List of tasks -
A. From the text about the Mandarin class at P.S. 368, list every language in which Global Language Project currently offers instruction.
B. Write the next part of the text about the Mandarin class at P.S. 368, picking up after its last sentence.
---------- Reading text ----------
April 30, 2013 | Mandarin
A Chinese Class for Small Children
Mandarin in New York City public schools!
In honor of my last day of Chinese (for now), today I visited a Mandarin class for second-graders at P.S. 368, a public elementary school at Amsterdam and 146th Street in Harlem.
Approaching P.S. 368
The class is part of the Speak to Succeed initiative from Global Language Project, an educational nonprofit founded by business executive Angela Jackson. Jackson’s experiences living and working abroad highlighted for her the advantages multilingualism conferred on children overseas, in terms of both educational and professional opportunities. Through GLP’s programs she and a network of partners seek to give disadvantaged public-school students the skills they need to compete in a global economy.
GLP’s first program was launched in 2009 for Harlem third-graders. Today it offers instruction in Mandarin, Spanish, and Arabic to more than 800 young students in Manhattan, Brooklyn, and Providence, Rhode Island.
The teacher of the 45-minute Mandarin class I attended was Jui Shih, a stylish, graceful young woman from Taiwan. The kids have just one class a week (though GLP would ideally like three), and they began in September. Other students at the school are getting one Arabic class a week.
The first thing that impressed me in this classroom of I think 22 students was that they were so attentive, interested, and well-behaved. Led by Ms. Shih, they began the class by identifying animals on a picture board (in Chinese).
It was cute, but I was appalled to realize I could not understand a lot of what was said there. The thing is, in my Pimsleur, Fluenz, and other lessons, I have not generally learned words for animals, unless they are part of a food dish. As I sat there listening, it did not really console me to think that I knew how to talk about changing money at the bank and buying medicine at the pharmacy.
Alas, I too wanted to know how to say that a bunny jumps.
The Hour for Mandarin Has Arrived
Pulling myself together, I then watched the children act out the parts of earth’s various living creatures. They were preparing for a play that involved dramatizing the animals’ characteristics and lifestyles, and some of the action was quite dramatic indeed, involving swimming through the air, leaping and hopping, and sometimes culminating in small children’s collapsing on the floor in a heap.
---------- Information provided ----------
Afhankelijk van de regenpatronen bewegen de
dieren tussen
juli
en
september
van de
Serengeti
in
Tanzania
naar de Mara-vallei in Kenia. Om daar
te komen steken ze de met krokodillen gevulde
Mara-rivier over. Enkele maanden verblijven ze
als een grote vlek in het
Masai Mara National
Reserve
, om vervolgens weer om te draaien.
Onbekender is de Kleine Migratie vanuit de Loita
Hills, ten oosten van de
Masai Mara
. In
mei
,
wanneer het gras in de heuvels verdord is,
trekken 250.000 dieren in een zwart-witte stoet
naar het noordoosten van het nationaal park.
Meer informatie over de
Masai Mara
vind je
----------
Answers to this exercise -
A. Mandarin, Spanish, Arabic

B.
Most of them could not have been having more fun. Ms. Shih has a quiet authority that makes kids listen, and a warmth that makes them like her and want to be good.
The neighborhood has a large Dominican population, and it was something to see a little boy from Harlem reflexively correct a little girl from Harlem—neither of them Chinese—on her Chinese pronunciation. I saw only one Asian student in the class; other than that, most or perhaps all appeared to be Hispanic or African-American.
Now, the last time I visited a foreign-language class at an elementary school, back in 2011 at a school about a mile and a quarter from this one, the students’ beloved goldfish died. That untimely event led to an unplanned and class-long discussion, en français, of ichthyological mortality. So far this Mandarin class seemed to be proceeding tragedy-free, but in keeping with what appears to be a tradition for my classroom visits, routine soon confronted the inconvenient chaos that characterizes human existence.
I was looking to the right of the room when from my left came the sound of flowing liquid. The sound of flowing liquid in a grade-school class is never a good sign. My eyes traveled left and sure enough, there stood a little girl in the middle of the room vomiting.
And then she vomited more.
A trash can was rushed over to her, but by then there was already a generous supply of bodily fluid in the middle of the floor.
Paper Snake for Chinese Lunar New Year, Resident of P.S. 368’s Ceiling
Poor little thing. She had apparently been sick the night before, and she had apparently not yet made a full recovery. She was helped out of the room to get medical assistance.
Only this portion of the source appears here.